Kontrahierungszwang im Internet?!

Muss ein Unternehmen künftig Online in alle EU-Mitgliedstaaten liefern? Im Gespräch mit der Europaparlamentarierin Evelyne Gebhardt hat sich DER MITTELSTANDSVERBUND entschieden gegen eine solche Beschränkung der unternehmerischen Freiheit ausgeprochen.

Brüssel, 28.05.2015 — Die EU-Kommission hatte in ihrer Strategie zur Schaffung des digitalen Binnenmarkts viele Hindernisse identifiziert. Darunter zählen auch Verhaltensweisen von Unternehmen, die Waren und digitale Inhalte nur für einen Mitgliedstaat anzubieten. Verbraucher könnten nach Ansicht der Kommission dadurch diskriminiert werden. In der Strategie stellte die Kommission daher in Aussicht, solche Verhaltensweisen zukünftig als unzulässig anzusehen.

Um die Einstellung des Europaparlaments zu diesem Thema zu erfahren, traf sich DER MITTELSTANDSVERBUND, vertreten durch den Leiter des Europabüros, Tim Geier, mit der Binnenmarktexpertin und sozialdemokratischen Europaabgeordneten, Evelyne Gebhardt.

Ihre Einstellung zu dem Thema ist klar: Ungerechtfertigte Verhaltensweisen von Unternehmen müssten zukünftig durch eine entsprechende Änderung der europäischen Vorschriften unterbunden werden. So dürften beispielsweise Preise für Online gebuchte Reisen nicht von der Herkunft des Verbrauchers abhängen. Auch Praktiken, wie das sogenannte Re-Routing, bei der ein Verbraucher aus Frankreich, der beispielsweise eine Kaffeemaschine wegen des niedrigeren Preises auf der Homepage eines europaweit agierenden Online-Händlers kaufen möchte, automatisch auf dessen französische Homepage – mit höheren Preisen – weitergeleitet wird, seien unakzeptabel.

Geier erklärte in der Diskussion, dass dieses Thema zunächst eine Frage des Wettbewerbsrechts sei. Ein Verhalten sei danach nur erheblich und verboten, wenn eine bestehende Marktmacht unzulässigerweise ausgenutzt, oder der Unternehmer mit anderen Unternehmen kollusiv zum Ausschluss von Wettbewerb agiert habe. Das Europäische Wettbewerbsrecht stelle detaillierte Regeln zur Beantwortung der Frage der Zulässigkeit eines solchen Verhaltens bereit.

########

• _Pflichtaufgaben_
[a] Prüfe anhand des Artikels über den Kontrahierungszwang im Internet, ob die Aussagen (i) bis (iii) zutreffen, und antworte jeweils mit Ja oder Nein samt den entscheidenden Worten des Artikels als wörtlichem Zitat. (i) Evelyne Gebhardt ist sozialdemokratische Europaabgeordnete. (ii) Gebhardt hält das sogenannte Re-Routing für akzeptabel. (iii) Tim Geier leitet das Europabüro des MITTELSTANDSVERBUNDS.
[b] Schreibe den Artikel über den Kontrahierungszwang im Internet im Anschluss an seinen letzten Satz weiter.
Die Auflistung stammt aus einer anderen Quelle als der Artikel über den Kontrahierungszwang im Internet.

• _Gegebene Angaben_
########

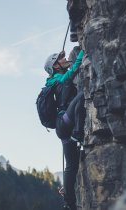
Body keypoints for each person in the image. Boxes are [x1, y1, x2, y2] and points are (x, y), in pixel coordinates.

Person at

########

• _Antwortteil_
[a]
(i) Ja – „Binnenmarktexpertin und sozialdemokratischen Europaabgeordneten, Evelyne Gebhardt“
(ii) Nein – „seien unakzeptabel“
(iii) Ja – „vertreten durch den Leiter des Europabüros, Tim Geier“

[b]
Mit der anstehenden Sektoruntersuchung für den E-Commerce untersucht die Kommission zudem, ob die bestehenden Regeln und auch die Durchsetzung durch die nationalen Wettbewerbsbehörden den Anforderungen der zunehmenden Digitalisierung des Handels entsprechen. Erste Ergebnisse sind bis Anfang 2016 zu erwarten, ein Endbericht soll bis Mitte 2016 vorliegen. Erst danach bestehe eine ausreichende Erkenntnisgrundlage, um über weitergehende Schritte nachzudenken.

Die Kommission kündigt jedoch in ihrer Strategie auch an, die bestehenden Regeln zum Diskrimierungsverbot überarbeiten zu wollen. Damit könnten nicht nur die oben genannten Fälle erfasst werden, auch die Weigerung eines Unternehmers, aus wirtschaftlichen Gründen nicht ins Ausland zu liefern, könnten damit plötzlich erheblich werden. Eine solche Einschätzung liefe dem Grundsatz unternehmerischer Vertragsfreiheit entgegen. Geier sprach sich daher entschieden gegen eventuelle Ansätze aus.

Verbundgruppen sehen sich bislang, bedingt durch die unterschiedlichen Verbraucherrechte der Mitgliedstaaten einer Vielzahl rechtlicher Probleme gegenübergestellt. Harmonisierte Vorschriften in diesem Bereich könnten dabei Abhilfe verschaffen.

Aber selbst darüber hinaus dürfen Unternehmer nicht unter den Generalverdacht einer Verbraucherdiskriminierung gestellt werden. Dies läuft auf eine nicht tragbare Rechtfertigungssituation für Unternehmer hinaus, die wiederum – genau diametral entgegensetzt zur eigentlichen Zielsetzung der Kommission – zu einem starken Vorbehalt von Unternehmern gegenüber dem europäischen Binnenmarkt führen könnte. In der Konsequenz würde eine solche Qualifizierung zudem auf einen Kontrahierungszwang für Unternehmen hinauslaufen – ein untragbarer Zustand!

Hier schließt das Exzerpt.